On Tue, 14 May 2019 02:12:35 -0400 Yan Zhao <yan.y.zhao@intel.com> wrote:
On Mon, May 13, 2019 at 09:28:04PM +0800, Erik Skultety wrote:
In case of libvirt checking the compatibility, it won't matter how good the error message in the kernel log is and regardless of how many error states you want to handle, libvirt's only limited to errno here, since we're going to do plain read/write, so our internal error message returned to the user is only going to contain what the errno says - okay, of course we can (and we DO) provide libvirt specific string, further specifying the error but like I mentioned, depending on how many error cases we want to distinguish this may be hard for anyone to figure out solely on the error code, as apps will most probably not parse the logs.
Regards, Erik hi Erik do you mean you are agreeing on defining common errors and only returning errno?

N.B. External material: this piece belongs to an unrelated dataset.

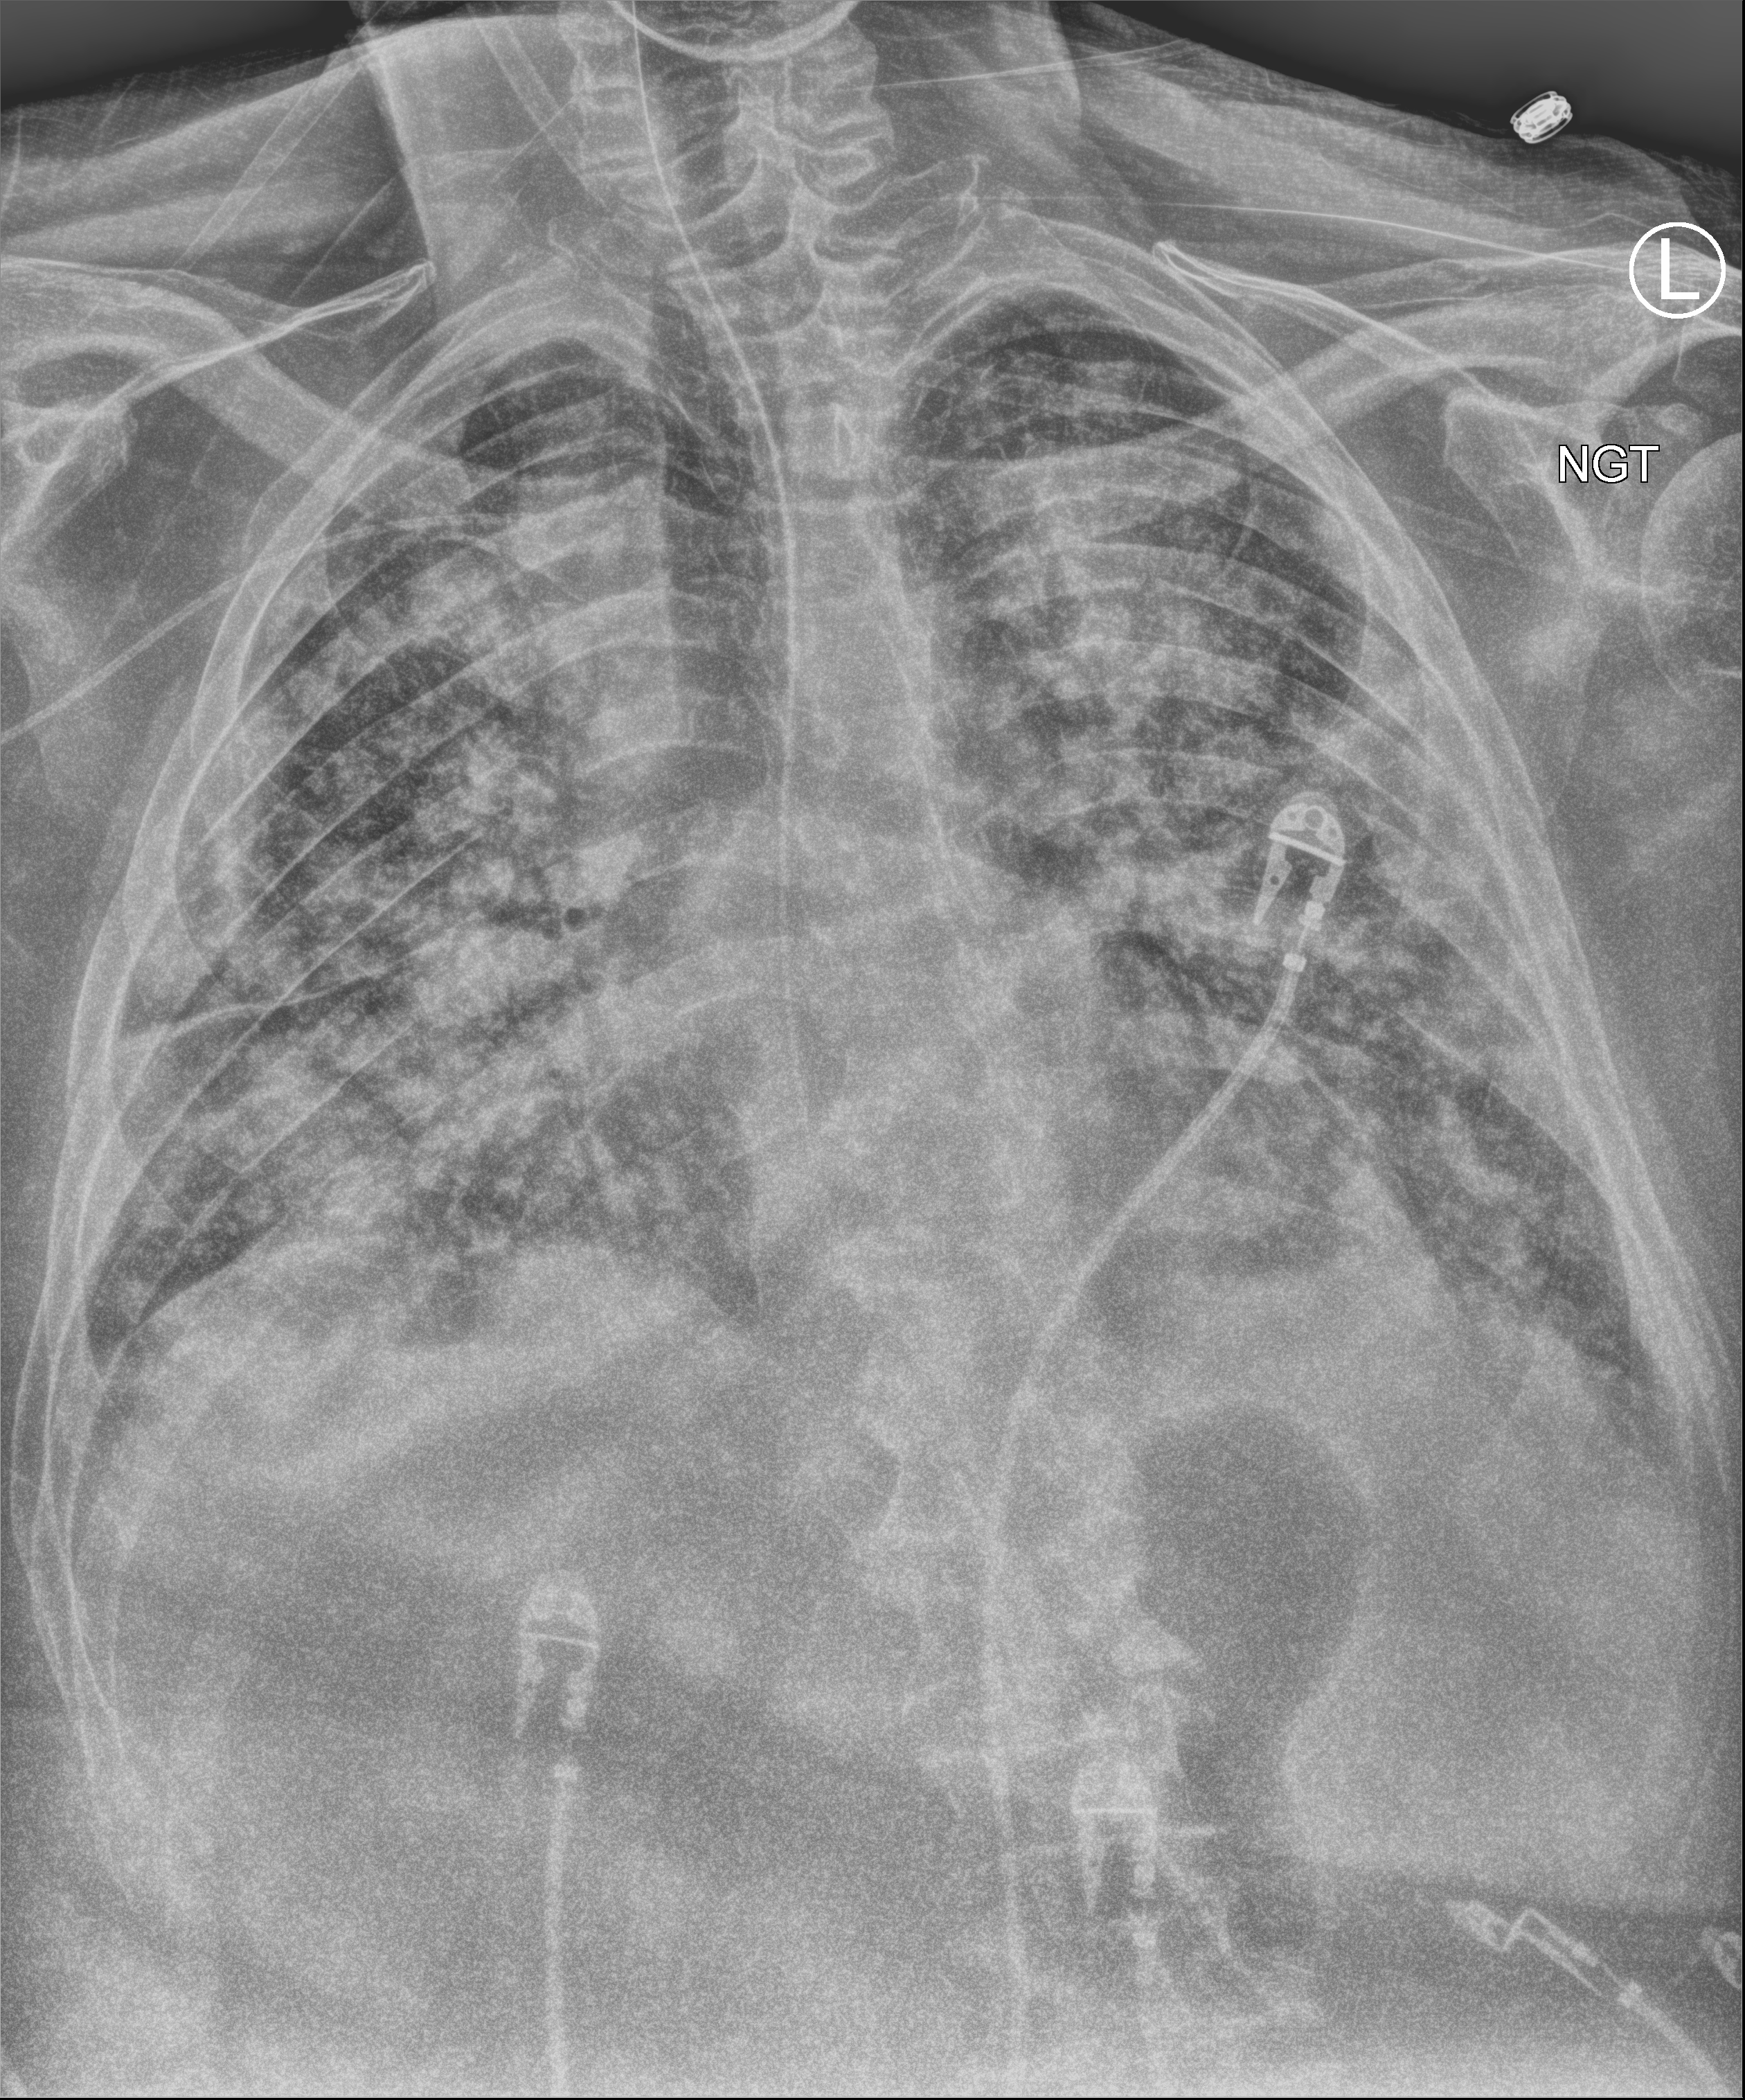
Portable chest radiograph; anteroposterior (AP) projection. Male patient hospitalised with COVID-19, age 60–74 years.
From the hospital-stay record, not from the radiograph (when in the stay this image was taken is not recorded): diabetes (admission record): yes; admitted to intensive care during this hospital stay: yes.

e.g. #define ENOMIGRATION 140 /* device not supporting migration */ #define EUNATCH 49 /* software version not match */ #define EHWNM 142 /* hardware not matching*/
Defining custom error codes is probably not such a good idea... can we match to common error codes instead? Do we have a good idea about common error categories, anyway? (Btw: does libvirt do a generic error-to-description translation, or does it match to the context? I.e., can libvirt translate well-defined error codes to a useful message for a specific case?)